The rain fell. The band played. The crowd stayed.
A lessor act might have lost its audience to the downpour, but Wilco held firm, dishing out riotous dissonance and seductive moodiness in equal measure. Though reviewers and record labels like to define the band's music—every band's music—Wilco defies catagories.
Roots music? Folk pop rock? Alternative country? After last night's show, it's clear that Wilco doesn't play alternative anything. It plays everything and anything, from whiffs of blues and jazz to pure country and outright rock and roll.
Last night's set began with folk-inspired wistfulness and finished with a flurry of rock-infused barn burners. In between, the band represented all seven albums, from 1995's "A.M." to its latest release, "Sky Blue Sky."
The set included songs like the wily "Via Chicago" from 1999's "Summerteeth" with drummer Glenn Kotche and guitarist Nels Cline wailing in raucous counterpoint to Jeff Tweedy's acoustic drone; and the jangling "Handshake Drugs" from 2004's "A Ghost is Born," which won two Grammy's for best alternative album and best recording package in 2005; and the country fune "Just That Simple" from "A.M." with bassist John Stirratt on guitar and vocals.
Wilco plays varying sets as a matter of course, taking requests online and mixing the old with the new. Their diehard fans in Chicago and the Midwest see them over and over again, yearning for B-side peculiarities and new takes on old tunes. The Anchorage crowd just looked happy to see them at all, even while huddling under umbrellas.

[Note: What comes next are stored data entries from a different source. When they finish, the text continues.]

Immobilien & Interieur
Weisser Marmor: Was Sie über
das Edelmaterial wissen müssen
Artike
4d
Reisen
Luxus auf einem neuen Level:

The band seemed to sate its audience by playing over two hours with two encores Saturday night, covering everything from "Misunderstood" from 1996's "Being There"—(When you're back in your old neighborhood//The cigarettes taste so good//But you're so misunderstood//You're so misunderstood)—to new tracks from "Sky Blue Sky," like "Walkin," a country pop song with a jam-band temperament, and "Impossible Germany," a deceptively simple tune with a clever subtext.

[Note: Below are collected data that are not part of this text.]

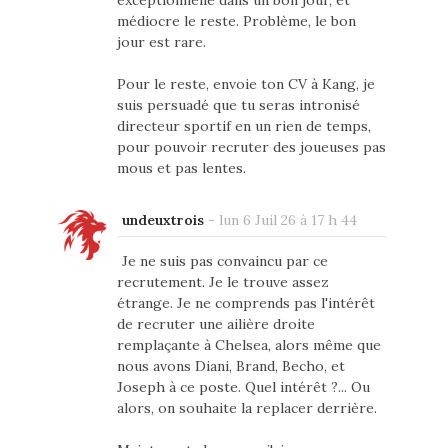
exceptionnelle dans un bon jour, et
médiocre le reste. Problème, le bon
jour est rare.
Pour le reste, envoie ton CV à Kang, je
suis persuadé que tu seras intronisé
directeur sportif en un rien de temps,
pour pouvoir recruter des joueuses pas
mous et pas lentes.
undeuxtrois
-
lun 6 Juil 26 à 17 h 44
Je ne suis pas convaincu par ce
recrutement. Je le trouve assez
étrange. Je ne comprends pas l'intérêt
de recruter une ailière droite
remplaçante à Chelsea, alors même que
nous avons Diani, Brand, Becho, et
Joseph à ce poste. Quel intérêt ?... Ou
alors, on souhaite la replacer derrière.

The set included several songs from 2002's "Yankee Hotel Foxtrot" as well, such as "Jesus, Etc." and "I Am Trying to Break Your Heart," a folk-country heartbreaker that spins off the psychedelic cliff.

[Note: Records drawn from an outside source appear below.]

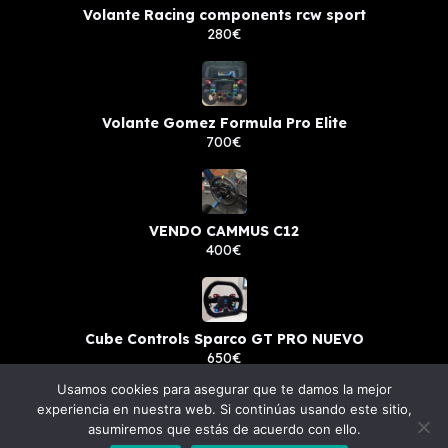
Volante Racing components rcw sport
280€
Volante Gomez Formula Pro Elite
700€
VENDO CAMMUS C12
400€
Cube Controls Sparco GT PRO NUEVO
650€
Usamos cookies para asegurar que te damos la mejor
experiencia en nuestra web. Si continúas usando este sitio,
asumiremos que estás de acuerdo con ello.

The band coalesced despite the rain and dreary sky. Though only Tweedy and Stirratt have been with Wilco from the beginning, the others seem to have integrated seamlessly, with Cline (guitar) and Kotche (drums) searing the sonic meat while Pat Sansone and Mikael Jorgensen (keyboards, guitars, percussion) laying on the garnish.
Their musical fusion heated up despite cool, wet day.
About halfway through, Tweedy said with a sardonic edge, "Hang in there everybody. It's going to clear up any minute."
The bittersweet truth only made them stronger. About 3,500 people bought tickets to the show and most stayed to the end, wet but willing to comply.